* _Description of the task_: Beginning at the line that contains "Traffic Jam Assist", reproduce the entries below exactly, ending with the line that contains "buying something. Every". Omit each picture.

_ _ _ _ _ _ _

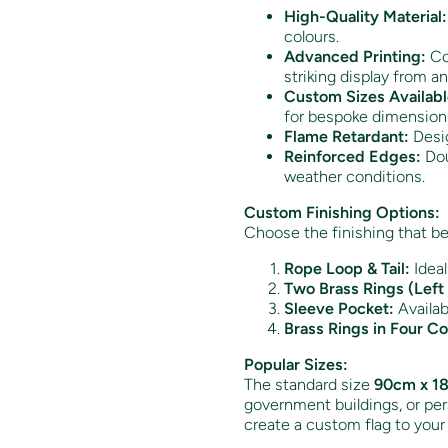
High-Quality Material:
colours.
Advanced Printing:
Col
striking display from an
Custom Sizes Availabl
for bespoke dimension
Flame Retardant:
Desig
Reinforced Edges:
Dou
weather conditions.
Custom Finishing Options:
Choose the finishing that be
Rope Loop & Tail:
Ideal
Two Brass Rings (Left 
Sleeve Pocket:
Availabl
Brass Rings in Four Co
Popular Sizes:
The standard size
90cm x 18
government buildings, or pers
create a custom flag to your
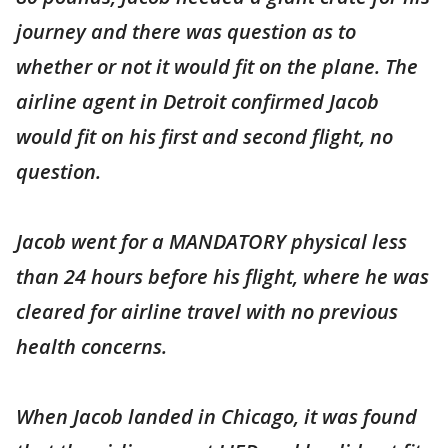
journey and there was question as to
whether or not it would fit on the plane. The
airline agent in Detroit confirmed Jacob
would fit on his first and second flight, no
question.
Jacob went for a MANDATORY physical less
than 24 hours before his flight, where he was
cleared for airline travel with no previous
health concerns.
When Jacob landed in Chicago, it was found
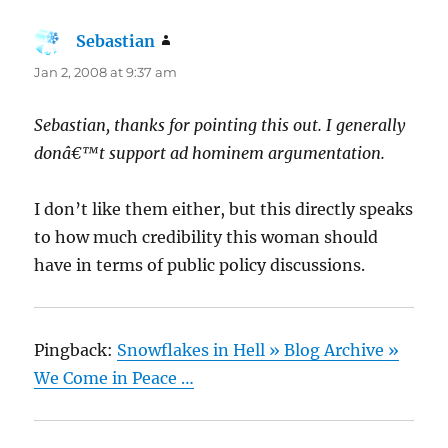
Sebastian
says:
Jan 2, 2008 at 9:37 am
Sebastian, thanks for pointing this out. I generally
donâ€™t support ad hominem argumentation.
I don’t like them either, but this directly speaks
to how much credibility this woman should
have in terms of public policy discussions.
Pingback:
Snowflakes in Hell » Blog Archive »
We Come in Peace …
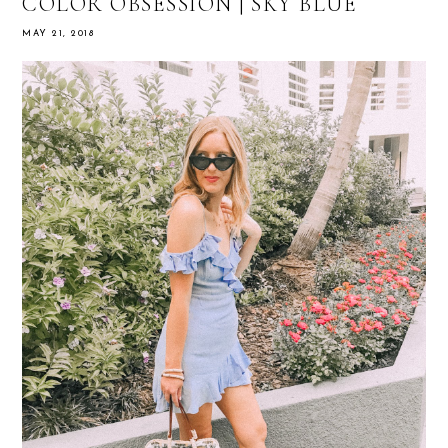
COLOR OBSESSION | SKY BLUE
MAY 21, 2018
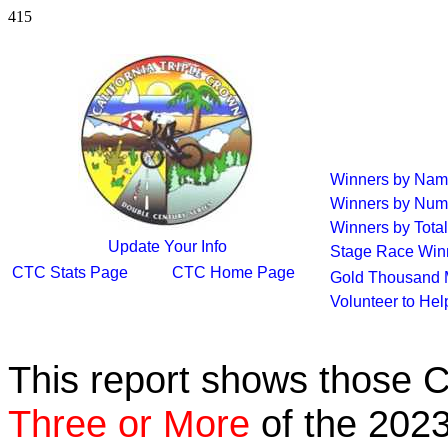
415
Winners by Na
Winners by Num
Winners by Total
Update Your Info
Stage Race Win
CTC Stats Page
CTC Home Page
Gold Thousand 
Volunteer to He
This report shows those 
Three or More
of the 2023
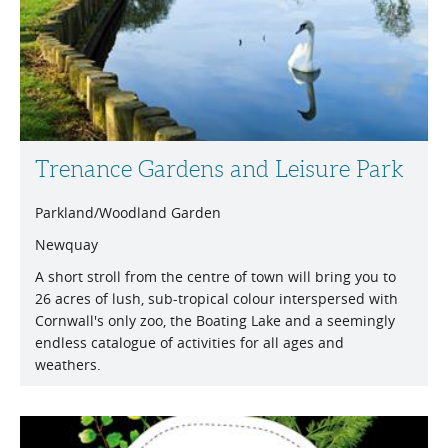
Trenance Gardens and Leisure Park
Parkland/Woodland Garden
Newquay
A short stroll from the centre of town will bring you to
26 acres of lush, sub-tropical colour interspersed with
Cornwall's only zoo, the Boating Lake and a seemingly
endless catalogue of activities for all ages and
weathers.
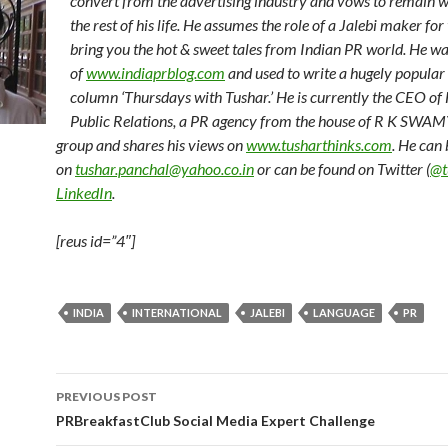
convert from the advertising industry and vows to remain w
the rest of his life. He assumes the role of a Jalebi maker for 
bring you the hot & sweet tales from Indian PR world. He wa
of
www.indiaprblog.com
and used to write a hugely popular
column ‘Thursdays with Tushar.’ He is currently the CEO 
Public Relations, a PR agency from the house of R K SW
group and shares his views on
www.tusharthinks.com
. He can
on
tushar.panchal@yahoo.co.in
or can be found on Twitter (
@t
LinkedIn
.
[reus id=”4″]
INDIA
INTERNATIONAL
JALEBI
LANGUAGE
PR
Post
PREVIOUS POST
navigation
PRBreakfastClub Social Media Expert Challenge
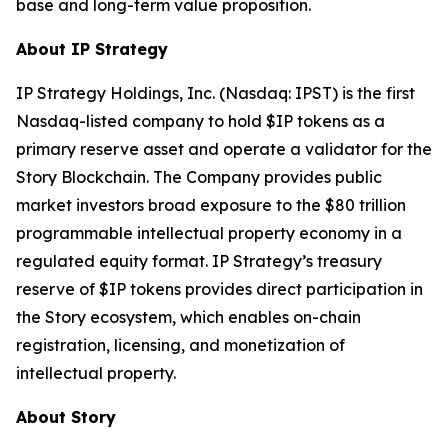
base and long-term value proposition.
About IP Strategy
IP Strategy Holdings, Inc. (Nasdaq: IPST) is the first
Nasdaq-listed company to hold $IP tokens as a
primary reserve asset and operate a validator for the
Story Blockchain. The Company provides public
market investors broad exposure to the $80 trillion
programmable intellectual property economy in a
regulated equity format. IP Strategy’s treasury
reserve of $IP tokens provides direct participation in
the Story ecosystem, which enables on-chain
registration, licensing, and monetization of
intellectual property.
About Story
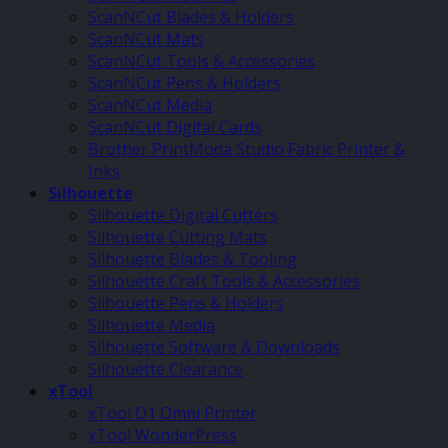
ScanNCut Blades & Holders
ScanNCut Mats
ScanNCut Tools & Accessories
ScanNCut Pens & Holders
ScanNCut Media
ScanNCut Digital Cards
Brother PrintModa Studio Fabric Printer &
Inks
Silhouette
Silhouette Digital Cutters
Silhouette Cutting Mats
Silhouette Blades & Tooling
Silhouette Craft Tools & Accessories
Silhouette Pens & Holders
Silhouette Media
Silhouette Software & Downloads
Silhouette Clearance
xTool
xTool O1 Omni Printer
xTool WonderPress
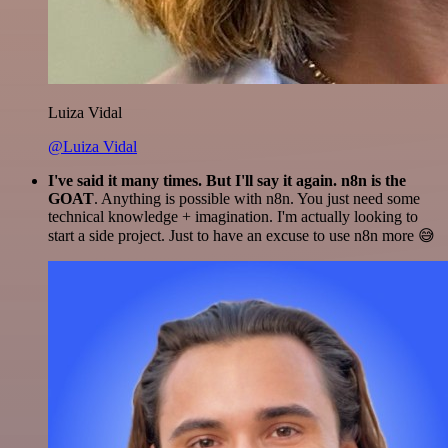
Luiza Vidal
@Luiza Vidal
I've said it many times. But I'll say it again. n8n is the
GOAT
. Anything is possible with n8n. You just need some
technical knowledge + imagination. I'm actually looking to
start a side project. Just to have an excuse to use n8n more 😅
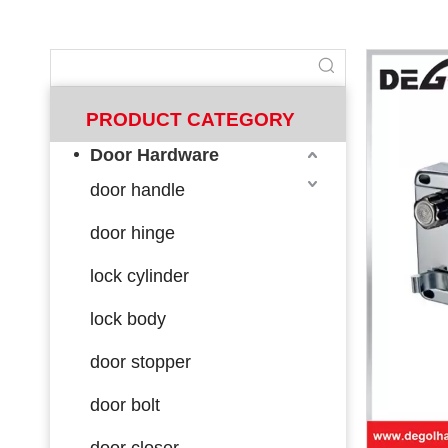
PRODUCT CATEGORY
Door Hardware
door handle
door hinge
lock cylinder
lock body
door stopper
door bolt
door closer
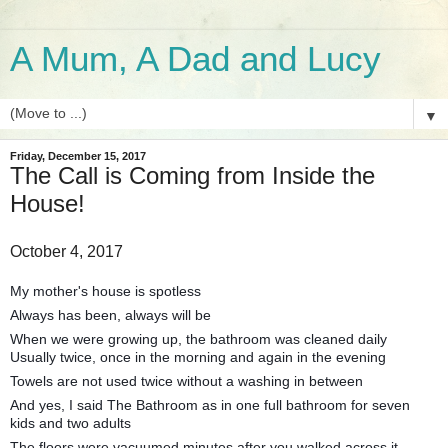
A Mum, A Dad and Lucy
▼
Friday, December 15, 2017
The Call is Coming from Inside the
House!
October 4, 2017
My mother's house is spotless
Always has been, always will be
When we were growing up, the bathroom was cleaned daily
Usually twice, once in the morning and again in the evening
Towels are not used twice without a washing in between
And yes, I said The Bathroom as in one full bathroom for seven
kids and two adults
The floors were vacuumed minutes after you walked across it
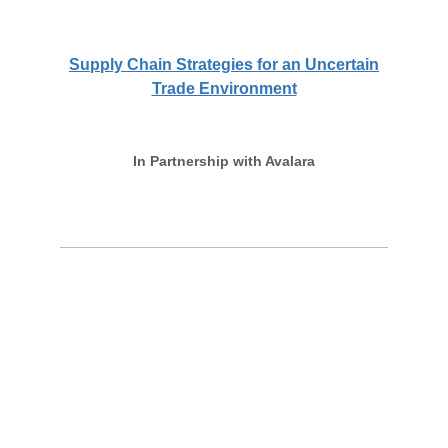
Supply Chain Strategies for an Uncertain
Trade Environment
In Partnership with Avalara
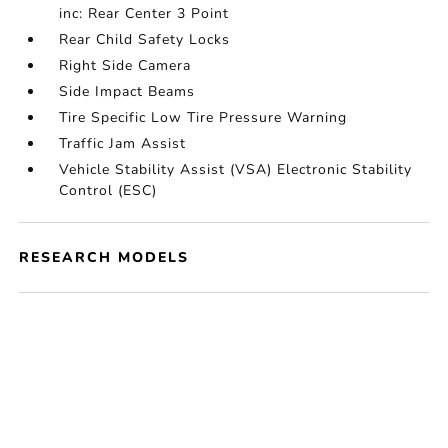
inc: Rear Center 3 Point
Rear Child Safety Locks
Right Side Camera
Side Impact Beams
Tire Specific Low Tire Pressure Warning
Traffic Jam Assist
Vehicle Stability Assist (VSA) Electronic Stability
Control (ESC)
RESEARCH MODELS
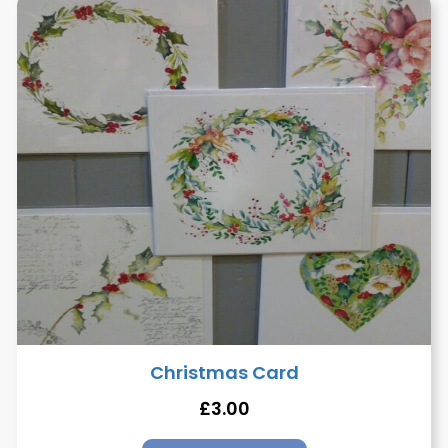
Christmas Card
£
3.00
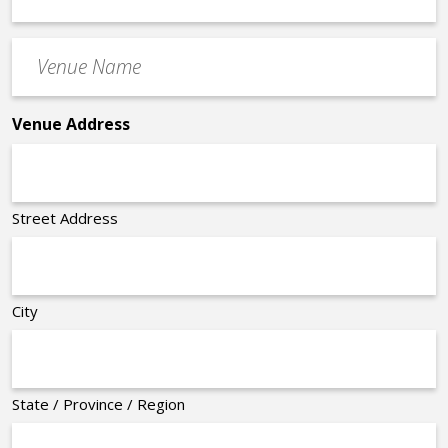
Time
Venue
*
Name
*
Venue Address
Street Address
City
State / Province / Region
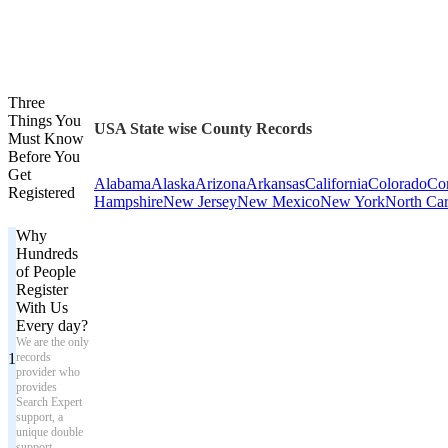
Three
Things You
USA State wise County Records
Must Know
Before You
Get
Alabama
Alaska
Arizona
Arkansas
California
Colorado
Con
Registered
Hampshire
New Jersey
New Mexico
New York
North Car
Why
Hundreds
of People
Register
With Us
Every day?
We are the only
1
records
provider who
provides
Search Expert
support, a
unique double
support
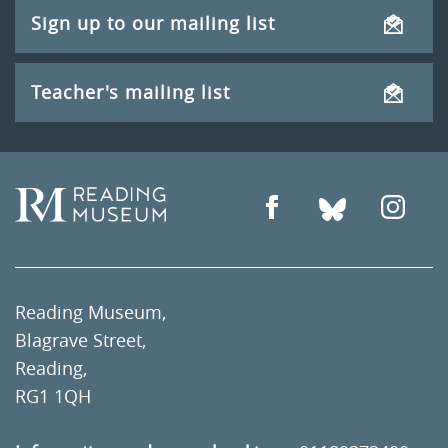
Sign up to our mailing list
Teacher's mailing list
Reading Museum,
Blagrave Street,
Reading,
RG1 1QH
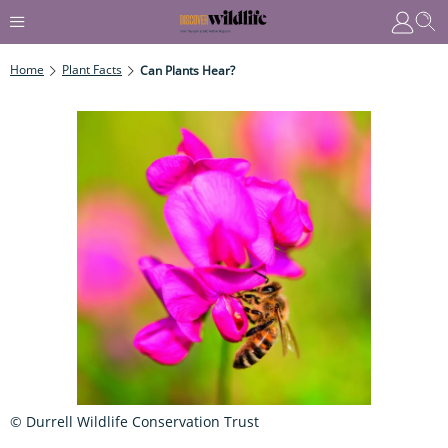
Home
Plant Facts
Can Plants Hear?
© Durrell Wildlife Conservation Trust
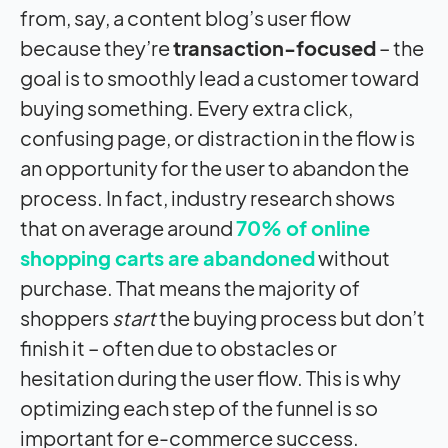
from, say, a content blog’s user flow
because they’re
transaction-focused
– the
goal is to smoothly lead a customer toward
buying something. Every extra click,
confusing page, or distraction in the flow is
an opportunity for the user to abandon the
process. In fact, industry research shows
that on average around
70% of online
shopping carts are abandoned
without
purchase. That means the majority of
shoppers
start
the buying process but don’t
finish it – often due to obstacles or
hesitation during the user flow. This is why
optimizing each step of the funnel is so
important for e-commerce success.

_ _ _ _ _ _ _

* _Final answer_:
Traffic Jam Assist
Vehicle Stability Assist (VSA) Electronic Stability
Control (ESC)
RESEARCH MODELS
Christmas Card
£
3.00
Time
Venue
*
Name
*
Venue Address
Street Address
City
State / Province / Region
Three
Things You
USA State wise County Records
Must Know
Before You
Get
Alabama
Alaska
Arizona
Arkansas
California
Colorado
Con
Registered
Hampshire
New Jersey
New Mexico
New York
North Car
Why
Hundreds
of People
Register
With Us
Every day?
We are the only
1
records
provider who
provides
Search Expert
support, a
unique double
support
Sign up to our mailing list
Teacher's mailing list
Reading Museum,
Blagrave Street,
Reading,
RG1 1QH
Home
Plant Facts
Can Plants Hear?
© Durrell Wildlife Conservation Trust
from, say, a content blog’s user flow
because they’re
transaction-focused
– the
goal is to smoothly lead a customer toward
buying something. Every extra click,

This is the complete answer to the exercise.